Americans are a resilient bunch — including entrepreneurs and their employees and investors.
According to the latest numbers reported by the U.S. Bureau of Economic Analysis, gross domestic product growth accelerated in the first quarter as the climb out of the deep economic hole dug during the COVID-19 pandemic continues.
Yet, President Joe Biden serves up a series of policy measures that will only serve to restrain the recovery.
GDP, the broad measure of goods and services produced in the country, grew at a seasonally adjusted annual rate of
6.4 percent in the first quarter. That was faster than the 4.3 percent growth rate in the fourth quarter of 2020.
Even after a 33.4 percent jump in the third quarter of 2020, the massive declines in the first two quarters mean GDP remains below pre-pandemic levels.
For the first quarter of 2021, personal consumption expenditures rose 10.7 percent as a result of business reopenings and government aid. Looking ahead, it’s critical consumer spending is rooted in expanding business investment and jobs, not assorted government aid programs. Government aid amounts to redistributing resources — with real costs now and in the future — and not wealth creation.
While gross private domestic investment declined 5 percent in the first quarter, that largely was about a transient drop in retail inventories. Nonresidential investments increased 16.7 percent for equipment and 10.1 percent for intellectual property products. Residential investment grew 10.8 percent, a reflection of the hot housing market.
Unfortunately, the recovery in trade stalled. Real exports declined 1.1 percent in the first quarter. Growth in imports continued for the third consecutive quarter, but at a slower pace than the previous two quarters.
It’s important to note where key areas of GDP stand compared to the pre-pandemic fourth quarter of 2019. As of the first quarter 2021, real business investment, residential investment, exports and imports rebounded to higher levels than the fourth quarter of 2019. In terms of the private sector, only personal consumption expenditures in the first quarter 2021 were below the fourth quarter 2019 level.
If strong growth continues, overall GDP could fully recover by mid-2021 with the economy then shifting to an expansion mode. Of course, that would still leave a considerable amount of lost growth in the economy to make up for, and much work would remain in terms of job creation, which is a lagging measure.
The need to foster the best possible environment in which the entrepreneurship and private investment that drive economic, income and employment growth can flourish should be apparent to all. Unfortunately, President Biden’s policy push would restrain or even derail recovery. Growth would be undermined by plans to:
Increase personal income taxes on upper-income earners.

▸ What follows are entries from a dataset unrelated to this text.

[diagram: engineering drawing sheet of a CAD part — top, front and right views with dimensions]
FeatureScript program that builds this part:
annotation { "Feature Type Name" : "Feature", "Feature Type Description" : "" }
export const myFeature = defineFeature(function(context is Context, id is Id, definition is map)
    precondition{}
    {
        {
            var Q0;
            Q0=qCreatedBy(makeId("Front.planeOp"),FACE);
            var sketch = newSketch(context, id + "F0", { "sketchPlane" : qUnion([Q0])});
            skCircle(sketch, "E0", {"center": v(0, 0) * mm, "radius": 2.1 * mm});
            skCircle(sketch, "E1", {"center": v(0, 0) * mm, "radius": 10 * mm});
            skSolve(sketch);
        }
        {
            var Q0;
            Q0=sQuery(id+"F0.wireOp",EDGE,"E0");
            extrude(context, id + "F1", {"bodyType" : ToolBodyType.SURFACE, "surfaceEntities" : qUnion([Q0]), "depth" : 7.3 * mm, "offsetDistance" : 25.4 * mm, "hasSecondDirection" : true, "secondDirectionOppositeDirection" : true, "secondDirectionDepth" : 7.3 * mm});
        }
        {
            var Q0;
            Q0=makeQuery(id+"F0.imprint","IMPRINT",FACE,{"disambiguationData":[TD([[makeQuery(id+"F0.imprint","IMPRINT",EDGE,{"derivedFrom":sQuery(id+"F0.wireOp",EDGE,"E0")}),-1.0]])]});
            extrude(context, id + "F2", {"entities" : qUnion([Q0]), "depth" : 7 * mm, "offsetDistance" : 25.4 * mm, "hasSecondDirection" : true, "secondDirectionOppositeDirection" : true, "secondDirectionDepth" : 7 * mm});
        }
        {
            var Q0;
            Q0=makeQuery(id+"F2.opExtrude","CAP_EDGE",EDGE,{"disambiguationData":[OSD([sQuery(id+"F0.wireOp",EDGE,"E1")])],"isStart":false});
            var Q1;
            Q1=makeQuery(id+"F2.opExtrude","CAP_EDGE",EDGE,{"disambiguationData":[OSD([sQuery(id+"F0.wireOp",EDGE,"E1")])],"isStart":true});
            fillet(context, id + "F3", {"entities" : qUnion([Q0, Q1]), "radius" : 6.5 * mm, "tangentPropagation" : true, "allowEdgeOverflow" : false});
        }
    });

Increase capital gains taxes.
Increase corporate income taxes.
Expand the regulatory burdens of the federal government.
Vastly expand federal spending in a variety of arenas — trillions of dollars in new spending on top of trillions of dollars already being spent.

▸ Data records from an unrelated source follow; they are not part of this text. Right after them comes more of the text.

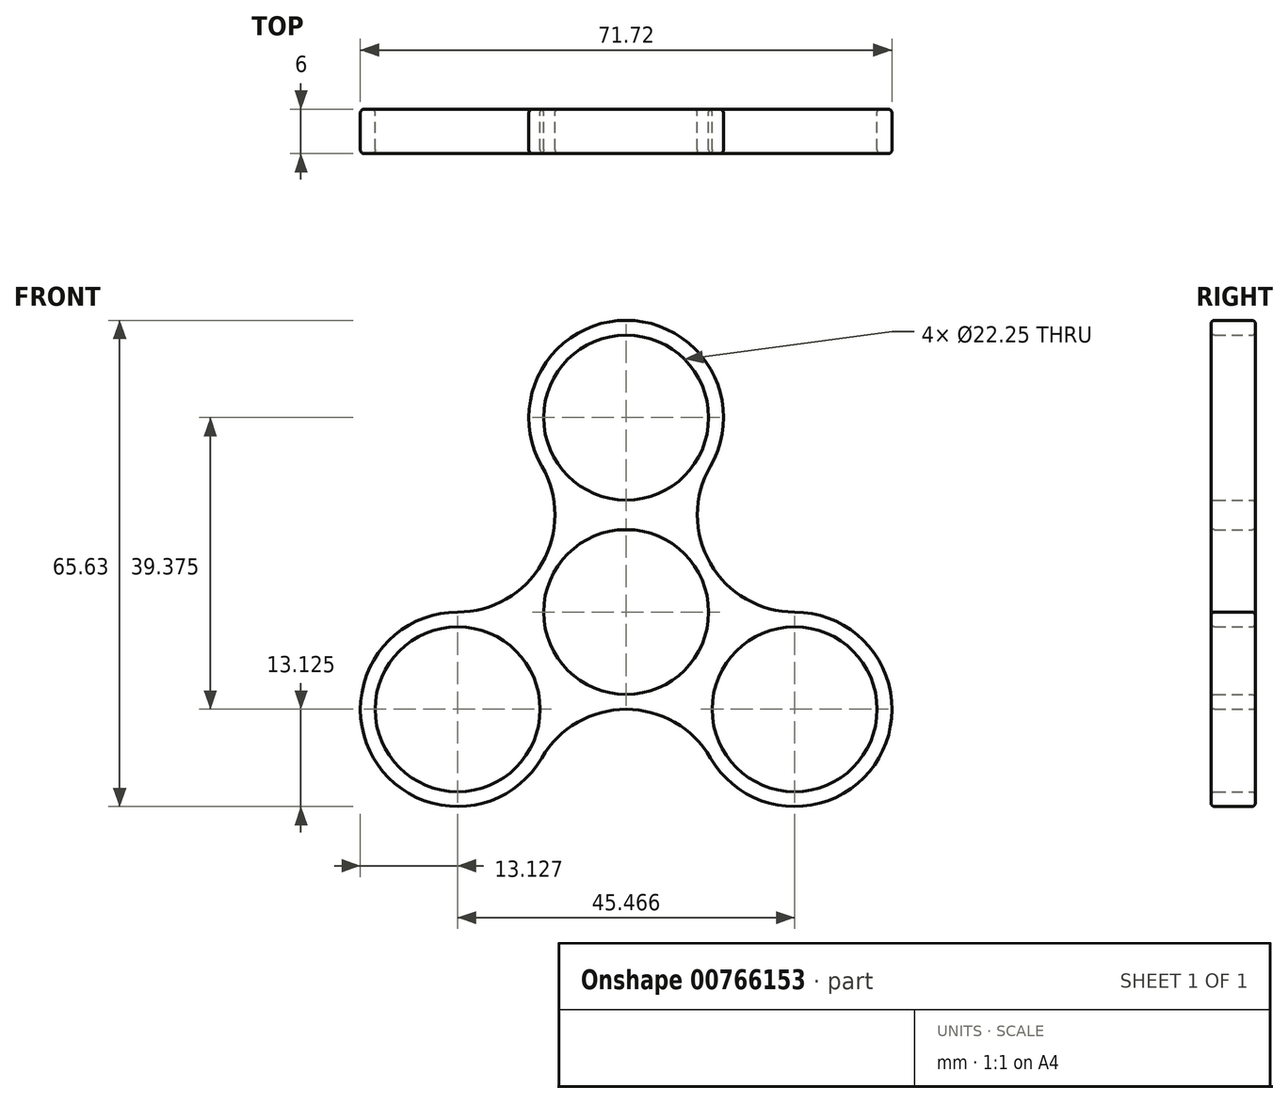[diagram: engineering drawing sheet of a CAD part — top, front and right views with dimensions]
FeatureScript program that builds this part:
annotation { "Feature Type Name" : "Feature", "Feature Type Description" : "" }
export const myFeature = defineFeature(function(context is Context, id is Id, definition is map)
    precondition{}
    {
        {
            assignVariable(context, id + "F0", {"name" : "b_height", "anyValue" : 6});
        }
        {
            var Q0;
            Q0=qCreatedBy(makeId("Front.planeOp"),FACE);
            var sketch = newSketch(context, id + "F1", { "sketchPlane" : qUnion([Q0])});
            skCircle(sketch, "E0", {"center": v(0, 0) * mm, "radius": 11.12 * mm});
            skCircle(sketch, "E1", {"center": v(0, 0) * mm, "radius": 13.12 * mm, "construction": true});
            skCircle(sketch, "E2", {"center": v(0, 26.25) * mm, "radius": 11.12 * mm});
            skCircle(sketch, "E3", {"center": v(22.73, -13.12) * mm, "radius": 11.12 * mm});
            skCircle(sketch, "E4", {"center": v(-22.73, -13.12) * mm, "radius": 11.12 * mm});
            skLineSegment(sketch, "E5", {"start": v(0, 26.25) * mm, "end": v(0, 0) * mm, "construction": true});
            skLineSegment(sketch, "E6", {"start": v(0, 0) * mm, "end": v(22.73, -13.12) * mm, "construction": true});
            skLineSegment(sketch, "E7", {"start": v(0, 0) * mm, "end": v(-22.73, -13.12) * mm, "construction": true});
            skLineSegment(sketch, "E8", {"start": v(0, 0) * mm, "end": v(-11.37, 6.56) * mm, "construction": true});
            skLineSegment(sketch, "E9", {"start": v(0, 0) * mm, "end": v(11.37, 6.56) * mm, "construction": true});
            skLineSegment(sketch, "E10", {"start": v(0, 0) * mm, "end": v(0, -13.12) * mm, "construction": true});
            skLineSegment(sketch, "E11", {"start": v(0, 26.25) * mm, "end": v(-11.37, 19.69) * mm, "construction": true});
            skLineSegment(sketch, "E12", {"start": v(-22.73, -13.12) * mm, "end": v(-22.73, 0) * mm, "construction": true});
            skArc(sketch, "E13", {"start": v(-22.73, 0) * mm, "mid": v(-11.37, 6.56) * mm, "end": v(-11.37, 19.69) * mm});
            skLineSegment(sketch, "E14", {"start": v(0, 26.25) * mm, "end": v(11.37, 19.69) * mm, "construction": true});
            skLineSegment(sketch, "E15", {"start": v(22.73, -13.12) * mm, "end": v(22.73, 0) * mm, "construction": true});
            skLineSegment(sketch, "E16", {"start": v(22.73, -13.12) * mm, "end": v(11.37, -19.69) * mm, "construction": true});
            skLineSegment(sketch, "E17", {"start": v(-22.73, -13.12) * mm, "end": v(-11.37, -19.69) * mm, "construction": true});
            skLineSegment(sketch, "E18", {"start": v(11.37, 19.69) * mm, "end": v(11.37, 19.69) * mm});
            skArc(sketch, "E19", {"start": v(11.37, -19.69) * mm, "mid": v(0, -13.13) * mm, "end": v(-11.37, -19.69) * mm});
            skLineSegment(sketch, "E20", {"start": v(-22.73, 0) * mm, "end": v(-22.73, 0) * mm});
            skLineSegment(sketch, "E21", {"start": v(-11.37, -19.69) * mm, "end": v(-11.37, -19.69) * mm});
            skArc(sketch, "E22", {"start": v(-22.73, 0) * mm, "mid": v(-34.1, -19.69) * mm, "end": v(-11.37, -19.69) * mm});
            skArc(sketch, "E23", {"start": v(-11.37, -19.69) * mm, "mid": v(-11.37, -6.56) * mm, "end": v(-22.73, 0) * mm, "construction": true});
            skArc(sketch, "E24", {"start": v(22.73, 0) * mm, "mid": v(11.37, -6.56) * mm, "end": v(11.37, -19.69) * mm, "construction": true});
            skArc(sketch, "E25", {"start": v(11.37, -19.69) * mm, "mid": v(34.1, -19.69) * mm, "end": v(22.73, 0) * mm});
            skLineSegment(sketch, "E26", {"start": v(-11.37, 19.69) * mm, "end": v(-11.37, 19.69) * mm});
            skArc(sketch, "E27", {"start": v(11.37, 19.69) * mm, "mid": v(11.37, 6.56) * mm, "end": v(22.73, 0) * mm});
            skArc(sketch, "E28", {"start": v(11.37, 19.69) * mm, "mid": v(0, 39.38) * mm, "end": v(-11.37, 19.69) * mm});
            skArc(sketch, "E29", {"start": v(-11.37, 19.69) * mm, "mid": v(0, 13.12) * mm, "end": v(11.37, 19.69) * mm, "construction": true});
            skSolve(sketch);
        }
        {
            var Q0;
            {var subQ0=sQuery(id+"F1.wireOp",EDGE,"E13");var subQ1=sQuery(id+"F1.wireOp",EDGE,"E1");var subQ2=makeQuery(id+"F1.imprint","INTERSECT",VERTEX,{"derivedFrom":[subQ1,subQ0]});Q0=makeQuery(id+"F1.imprint","IMPRINT",FACE,{"disambiguationData":[TD([[makeQuery(id+"F1.imprint","IMPRINT",EDGE,{"disambiguationData":[TD([[subQ2,1.0]])],"derivedFrom":subQ1}),-1.0]])]});}
            var Q1;
            Q1=makeQuery(id+"F1.imprint","IMPRINT",FACE,{"disambiguationData":[TD([[makeQuery(id+"F1.imprint","IMPRINT",EDGE,{"derivedFrom":sQuery(id+"F1.wireOp",EDGE,"E0")}),-1.0]])]});
            var Q2;
            {var subQ0=sQuery(id+"F1.wireOp",EDGE,"E13");var subQ1=sQuery(id+"F1.wireOp",EDGE,"E1");var subQ2=makeQuery(id+"F1.imprint","INTERSECT",VERTEX,{"derivedFrom":[subQ1,subQ0]});Q2=makeQuery(id+"F1.imprint","IMPRINT",FACE,{"disambiguationData":[TD([[makeQuery(id+"F1.imprint","IMPRINT",EDGE,{"disambiguationData":[TD([[subQ2,-1.0]])],"derivedFrom":subQ1}),-1.0]])]});}
            var Q3;
            Q3=makeQuery(id+"F1.imprint","IMPRINT",FACE,{"disambiguationData":[TD([[makeQuery(id+"F1.imprint","IMPRINT",EDGE,{"derivedFrom":sQuery(id+"F1.wireOp",EDGE,"E4")}),-1.0]])]});
            var Q4;
            {var subQ0=sQuery(id+"F1.wireOp",EDGE,"E19");var subQ1=sQuery(id+"F1.wireOp",EDGE,"E1");var subQ2=makeQuery(id+"F1.imprint","INTERSECT",VERTEX,{"derivedFrom":[subQ1,subQ0]});Q4=makeQuery(id+"F1.imprint","IMPRINT",FACE,{"disambiguationData":[TD([[makeQuery(id+"F1.imprint","IMPRINT",EDGE,{"disambiguationData":[TD([[subQ2,1.0]])],"derivedFrom":subQ1}),-1.0]])]});}
            var Q5;
            {var subQ0=sQuery(id+"F1.wireOp",EDGE,"E19");var subQ1=sQuery(id+"F1.wireOp",EDGE,"E1");var subQ2=makeQuery(id+"F1.imprint","INTERSECT",VERTEX,{"derivedFrom":[subQ1,subQ0]});Q5=makeQuery(id+"F1.imprint","IMPRINT",FACE,{"disambiguationData":[TD([[makeQuery(id+"F1.imprint","IMPRINT",EDGE,{"disambiguationData":[TD([[subQ2,-1.0]])],"derivedFrom":subQ1}),-1.0]])]});}
            var Q6;
            {var subQ0=sQuery(id+"F1.wireOp",EDGE,"E18");var subQ1=sQuery(id+"F1.wireOp",EDGE,"E1");var subQ2=makeQuery(id+"F1.imprint","INTERSECT",VERTEX,{"derivedFrom":[subQ1,subQ0]});Q6=makeQuery(id+"F1.imprint","IMPRINT",FACE,{"disambiguationData":[TD([[makeQuery(id+"F1.imprint","IMPRINT",EDGE,{"disambiguationData":[TD([[subQ2,1.0]])],"derivedFrom":subQ1}),-1.0]])]});}
            var Q7;
            Q7=makeQuery(id+"F1.imprint","IMPRINT",FACE,{"disambiguationData":[TD([[makeQuery(id+"F1.imprint","IMPRINT",EDGE,{"derivedFrom":sQuery(id+"F1.wireOp",EDGE,"E3")}),-1.0]])]});
            var Q8;
            {var subQ0=sQuery(id+"F1.wireOp",EDGE,"E18");var subQ1=sQuery(id+"F1.wireOp",EDGE,"E1");var subQ2=makeQuery(id+"F1.imprint","INTERSECT",VERTEX,{"derivedFrom":[subQ1,subQ0]});Q8=makeQuery(id+"F1.imprint","IMPRINT",FACE,{"disambiguationData":[TD([[makeQuery(id+"F1.imprint","IMPRINT",EDGE,{"disambiguationData":[TD([[subQ2,-1.0]])],"derivedFrom":subQ1}),-1.0]])]});}
            var Q9;
            Q9=makeQuery(id+"F1.imprint","IMPRINT",FACE,{"disambiguationData":[TD([[makeQuery(id+"F1.imprint","IMPRINT",EDGE,{"derivedFrom":sQuery(id+"F1.wireOp",EDGE,"E2")}),-1.0]])]});
            extrude(context, id + "F2", {"entities" : qUnion([Q0, Q1, Q2, Q3, Q4, Q5, Q6, Q7, Q8, Q9]), "depth" : (getVariable(context, 'b_height')) * mm, "offsetDistance" : 25 * mm});
        }
        {
            var Q0;
            Q0=makeQuery(id+"F2.opExtrude","CAP_FACE",FACE,{"disambiguationData":[OSD([sQuery(id+"F1.wireOp",EDGE,"E0"),sQuery(id+"F1.wireOp",EDGE,"E2"),sQuery(id+"F1.wireOp",EDGE,"E3"),sQuery(id+"F1.wireOp",EDGE,"E4"),sQuery(id+"F1.wireOp",EDGE,"E13"),sQuery(id+"F1.wireOp",EDGE,"E19"),sQuery(id+"F1.wireOp",EDGE,"E22"),sQuery(id+"F1.wireOp",EDGE,"E25"),sQuery(id+"F1.wireOp",EDGE,"E27"),sQuery(id+"F1.wireOp",EDGE,"E28")])],"isStart":false});
            var Q1;
            Q1=makeQuery(id+"F2.opExtrude","CAP_FACE",FACE,{"disambiguationData":[OSD([sQuery(id+"F1.wireOp",EDGE,"E0"),sQuery(id+"F1.wireOp",EDGE,"E2"),sQuery(id+"F1.wireOp",EDGE,"E3"),sQuery(id+"F1.wireOp",EDGE,"E4"),sQuery(id+"F1.wireOp",EDGE,"E13"),sQuery(id+"F1.wireOp",EDGE,"E19"),sQuery(id+"F1.wireOp",EDGE,"E22"),sQuery(id+"F1.wireOp",EDGE,"E25"),sQuery(id+"F1.wireOp",EDGE,"E27"),sQuery(id+"F1.wireOp",EDGE,"E28")])],"isStart":true});
            fillet(context, id + "F3", {"entities" : qUnion([Q0, Q1]), "radius" : 0.5 * mm, "tangentPropagation" : true, "allowEdgeOverflow" : false});
        }
    });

Engage the federal government in industrial policy.
President Biden is trying to ride the wave of vaccines working to stop this pandemic and the economy reopening to impose a breathtaking expansion of government seemingly in all corners of life. But Biden can’t repeal the laws of economics.

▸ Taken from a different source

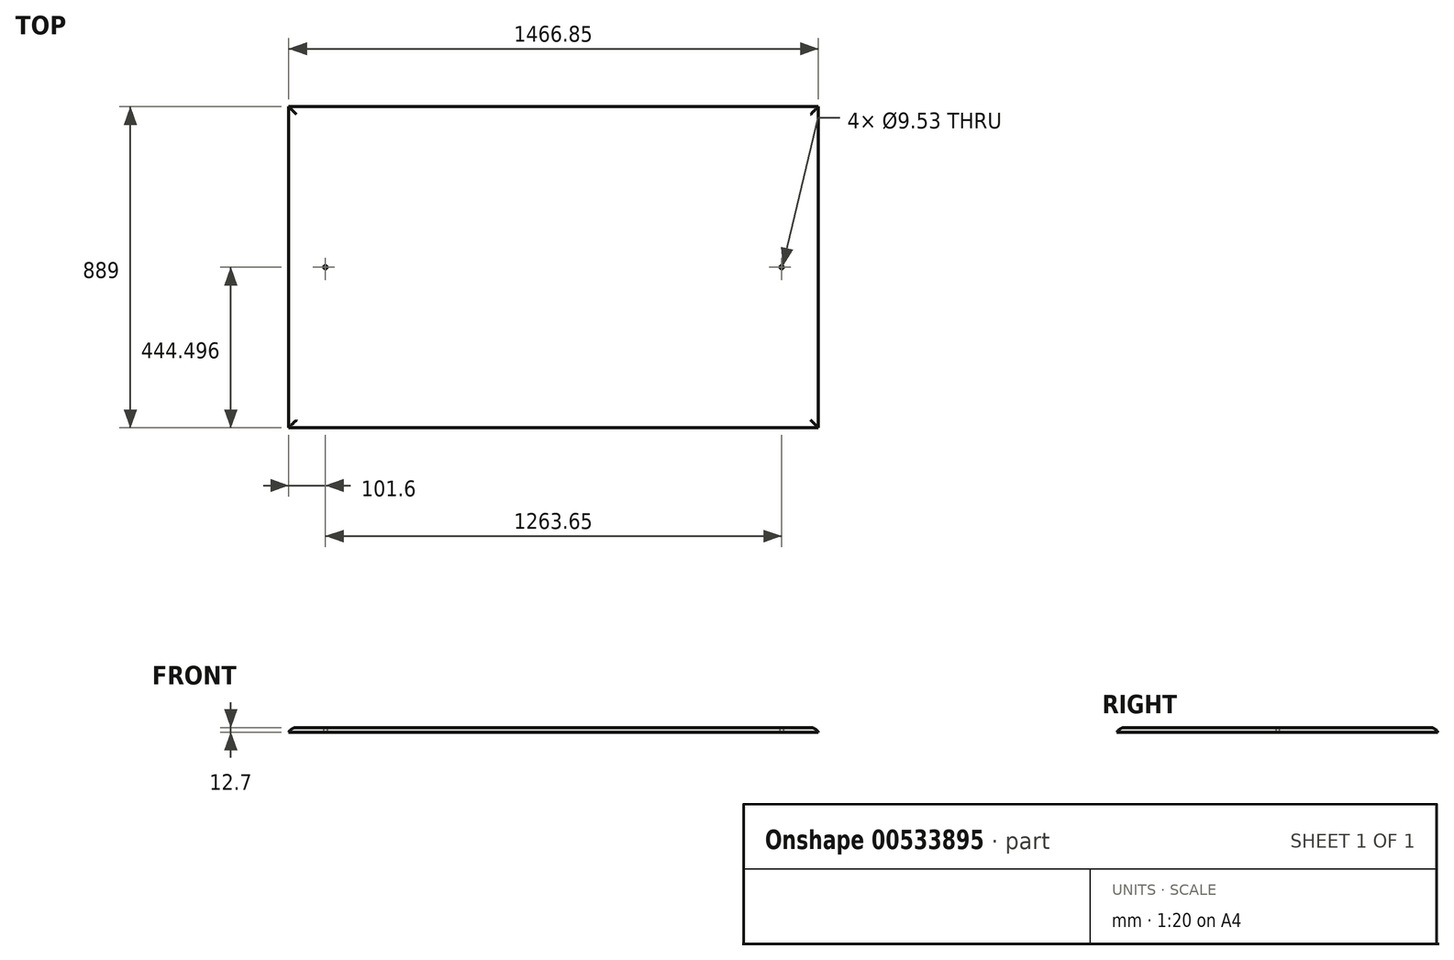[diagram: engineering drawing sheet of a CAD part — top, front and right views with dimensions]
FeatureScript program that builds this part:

A vast expansion of government means draining resources away from more productive enterprises and endeavors in the private sector. Whether financed by more debt or taxes, more government spending crowds out the private sector. Higher taxes reduce incentives and resources for starting up, expanding and investing in businesses. That, in turns, means further restraint on innovation, productivity, income and job growth. For good measure, elected officials and their appointees don’t possess the knowledge or incentives to guide or direct investment and industries.
The Biden administration also is absent in unwinding the protectionism of the Trump years and returning the U.S. to a leadership role in advancing free trade.
As almost any small business owner will tell you, the regulatory costs of government are just as real and burdensome as taxes. Gearing up the federal regulatory machine means inflicting serious harm on businesses of all types and sizes.
The tax, spending and regulatory policies emerging from the Biden administration are anti-growth. Let’s hope Congress possesses the wisdom to say “no” to such misguided measures and instead focuses on reducing government burdens on the true sources of growth — entrepreneurship and investment.